Stendhal, Love and More
I had a written a short post on Stendhal's On Love a few months back. In it I had promised to write about The Red and The Black (which I had not finished at that time) and also about the various "stages" and "types" of love that Stendhal describes in his book. Of course, I never got a chance to write about any of these. I was reminded of this when I saw the search entries which bring people on the internet to my blog. Most of those search keywords were "Stendhal", "stages of love" , "kinds of love". Someone was even looking for a biography of Methilde Dembowski!

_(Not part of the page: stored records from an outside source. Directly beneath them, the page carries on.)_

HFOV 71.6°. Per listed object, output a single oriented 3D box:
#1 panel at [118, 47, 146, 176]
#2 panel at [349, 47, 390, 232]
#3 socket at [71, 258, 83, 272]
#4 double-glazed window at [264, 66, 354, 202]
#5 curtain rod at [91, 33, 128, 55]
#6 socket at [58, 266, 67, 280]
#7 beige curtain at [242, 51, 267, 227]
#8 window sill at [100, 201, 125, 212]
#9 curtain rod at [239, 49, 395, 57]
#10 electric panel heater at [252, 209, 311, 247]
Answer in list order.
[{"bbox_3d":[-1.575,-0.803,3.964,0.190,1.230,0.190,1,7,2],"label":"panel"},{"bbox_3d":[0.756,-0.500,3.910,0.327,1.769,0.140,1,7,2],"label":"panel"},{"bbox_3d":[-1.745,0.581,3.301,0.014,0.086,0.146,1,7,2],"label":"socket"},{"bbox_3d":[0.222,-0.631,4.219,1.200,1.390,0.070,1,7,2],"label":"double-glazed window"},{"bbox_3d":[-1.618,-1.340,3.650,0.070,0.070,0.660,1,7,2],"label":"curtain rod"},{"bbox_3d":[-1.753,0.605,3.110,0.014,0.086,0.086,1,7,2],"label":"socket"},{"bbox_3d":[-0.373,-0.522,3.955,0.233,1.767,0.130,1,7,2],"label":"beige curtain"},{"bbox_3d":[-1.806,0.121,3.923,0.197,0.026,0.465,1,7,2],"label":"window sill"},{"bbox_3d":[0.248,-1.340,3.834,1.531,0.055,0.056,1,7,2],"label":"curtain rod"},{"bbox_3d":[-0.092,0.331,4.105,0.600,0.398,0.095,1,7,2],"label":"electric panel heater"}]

Well, all those visitors, who came looking for either scholarly information or just some solace for their love-lorn souls, must have been disappointed with what I wrote there. It was a poor summary and a hurried cut-paste job. Now, I am not going to write a scholarly critique here on the history and philosophy of love or something, but if you are looking for simple facts, here they are.

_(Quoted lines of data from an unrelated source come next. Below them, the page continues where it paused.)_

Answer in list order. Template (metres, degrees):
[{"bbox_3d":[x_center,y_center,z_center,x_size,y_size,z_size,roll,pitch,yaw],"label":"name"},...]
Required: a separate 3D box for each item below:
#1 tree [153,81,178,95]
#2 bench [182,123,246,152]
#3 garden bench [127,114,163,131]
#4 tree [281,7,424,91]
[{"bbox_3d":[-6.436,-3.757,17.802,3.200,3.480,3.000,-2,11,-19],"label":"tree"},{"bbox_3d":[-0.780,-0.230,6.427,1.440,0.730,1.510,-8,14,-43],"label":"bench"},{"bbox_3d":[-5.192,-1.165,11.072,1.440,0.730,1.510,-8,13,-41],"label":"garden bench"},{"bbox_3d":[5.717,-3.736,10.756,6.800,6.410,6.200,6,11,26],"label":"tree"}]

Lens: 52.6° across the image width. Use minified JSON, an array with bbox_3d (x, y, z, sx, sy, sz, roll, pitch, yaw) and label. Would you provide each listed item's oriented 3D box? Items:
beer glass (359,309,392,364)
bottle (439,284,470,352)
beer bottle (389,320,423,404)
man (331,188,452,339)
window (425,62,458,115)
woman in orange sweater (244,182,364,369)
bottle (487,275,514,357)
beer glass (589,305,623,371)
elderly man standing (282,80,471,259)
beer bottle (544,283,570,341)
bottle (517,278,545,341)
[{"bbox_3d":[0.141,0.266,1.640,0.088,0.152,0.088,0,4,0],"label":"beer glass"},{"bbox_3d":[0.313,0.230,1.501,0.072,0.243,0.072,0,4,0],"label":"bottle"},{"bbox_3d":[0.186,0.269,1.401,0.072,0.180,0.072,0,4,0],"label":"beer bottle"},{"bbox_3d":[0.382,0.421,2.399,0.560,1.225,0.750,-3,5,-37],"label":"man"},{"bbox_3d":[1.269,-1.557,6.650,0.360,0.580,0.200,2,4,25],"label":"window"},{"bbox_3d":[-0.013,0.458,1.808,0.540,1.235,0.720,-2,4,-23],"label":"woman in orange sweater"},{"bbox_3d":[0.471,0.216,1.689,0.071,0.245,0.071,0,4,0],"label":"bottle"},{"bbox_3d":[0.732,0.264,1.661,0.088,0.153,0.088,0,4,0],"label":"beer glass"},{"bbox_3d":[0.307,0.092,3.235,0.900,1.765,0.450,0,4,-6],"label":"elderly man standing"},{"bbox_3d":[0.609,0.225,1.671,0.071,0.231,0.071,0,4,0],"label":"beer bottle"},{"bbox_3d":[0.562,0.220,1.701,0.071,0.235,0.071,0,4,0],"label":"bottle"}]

Stendhal distinguishes between four kinds of love. First is the sympathy-love (or amour-gout, love of tastes). This is love, which is based on shared predilections in culture, background and tastes. Stendhal didn't think there was anything wrong with this kind of love but he found it artistically and psychologically very uninteresting. And indeed it is quite boring. No wonder then that most of the successful relationships are based on this kind of love! The second and third kind of love, he enumerated were vanity-love and sensual love. These are not even loves, they are self-interest and guile disguised as something noble. Be it love in order to feel good about oneself (what a beautiful girlfriend I have and how jealous must it make my friends!) or love based on purely physical attraction, Stendhal found both these kinds of love not only uninteresting but morally reprehensible too. Sadly he found the most common form of love practiced in his society was indeed of these kinds.
What he was interested in both personally and as an artist however, was the fourth kind of love, passion-love, or as he called it, "love generated in the mind". He waxes lyrical about this kind of love and gives a few psychologically acute insights into the mind of someone in that state. (By the way, there is a beautiful word limerence which is used to describe this state of being in love). I don't remember any lines and I don't have the book with me right now so can't give any excerpts.
In the last chapter of his book, Stendhal does a comparative study of two famous prototypes in romantic literature, Don Juan the famous womanizer and libertine and Werther, Goethe's tender and tragic hero, who literally dies of unrequited love. No prizes for guessing whose side Stendhal takes! What he argues is that while Don Juan's physical satisfactions might be many, and Werther's few or none, the latter must nevertheless be considered "happier" (of course, not in the literal sense) because of the triumphs of his imagination - joys of realities fashioned by his desires. He sees, feels and experiences things which ordinary mortals don't or can't. Okay, I know what will you say. He commits suicide in end. But more on that later!.
Now that I have summarised the types of love, let's move on to the seven stages of falling in love. But wait, this post has already become too big, it is already late in the night and I don't even remember exactly what those seven stages are. So as I always say, more on that later!